## Given text
----
Wearable computing devices (wearables) are small electronic devices that are worn on the body, use one or more sensors to measure physical activity and other processes and transmit this data via an interface to a smartphone or similar device. An application then prepares this data and makes it available for the carrier. The respective wearable providers also have the possibility to collect, store and use this content.
But the technical progress in the wearable market is great. As was already made clear at this year's Wearable Technologies Conference, a conference for innovative wearable technologies, manufacturers are bringing more and more new technologies for recording a wide range of body and movement values onto the market. This is also reflected in the sales trend in the wearable sector. Experts expect worldwide sales of around 52 billion US dollars in 2020 and almost 63 billion US dollars the following year. This would mean an increase of almost 100 percent within three years from 2018 to 2021.
The best known and most successful devices in this field are Smart Watches and Fitness Trackers. For the functionality of the wearables and the apps, the operators usually record the following data for these models:
- Location (GPS)
----
## Dataset extract
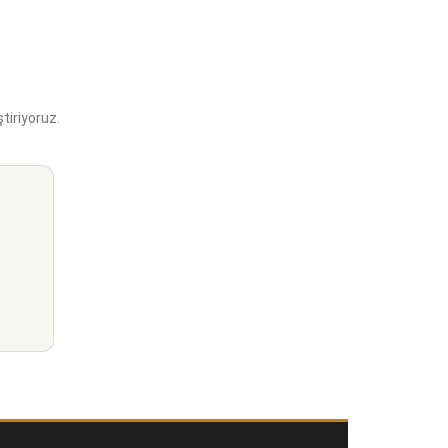
tiriyoruz.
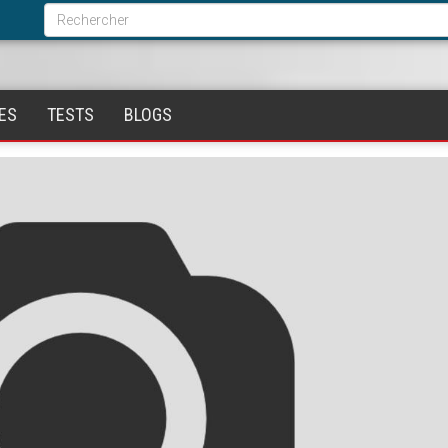
Formulaire
de
Rechercher
recherche
ES
TESTS
BLOGS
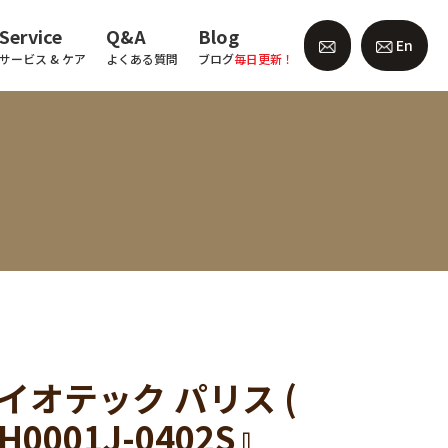
Service
Q&A
Blog
En
サービス & ケア
よくある質問
ブログ
毎日更新！
ルク バイオテック パリス (
SH0001J-0402S』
----
## Work instruction 1
Echo the passage of the text on wearables starting at "Wearable computing devices" and ending at "use this content.".
## Work instruction 2
In the text on wearables, what worldwide sales do experts expect for 2020?
## Work instruction 3
According to the text on wearables, what can the respective wearable providers do with the content? List every action given.

## Exercise output 1
Wearable computing devices (wearables) are small electronic devices that are worn on the body, use one or more sensors to measure physical activity and other processes and transmit this data via an interface to a smartphone or similar device. An application then prepares this data and makes it available for the carrier. The respective wearable providers also have the possibility to collect, store and use this content.

## Exercise output 2
Around 52 billion US dollars.

## Exercise output 3
Collect, store and use it.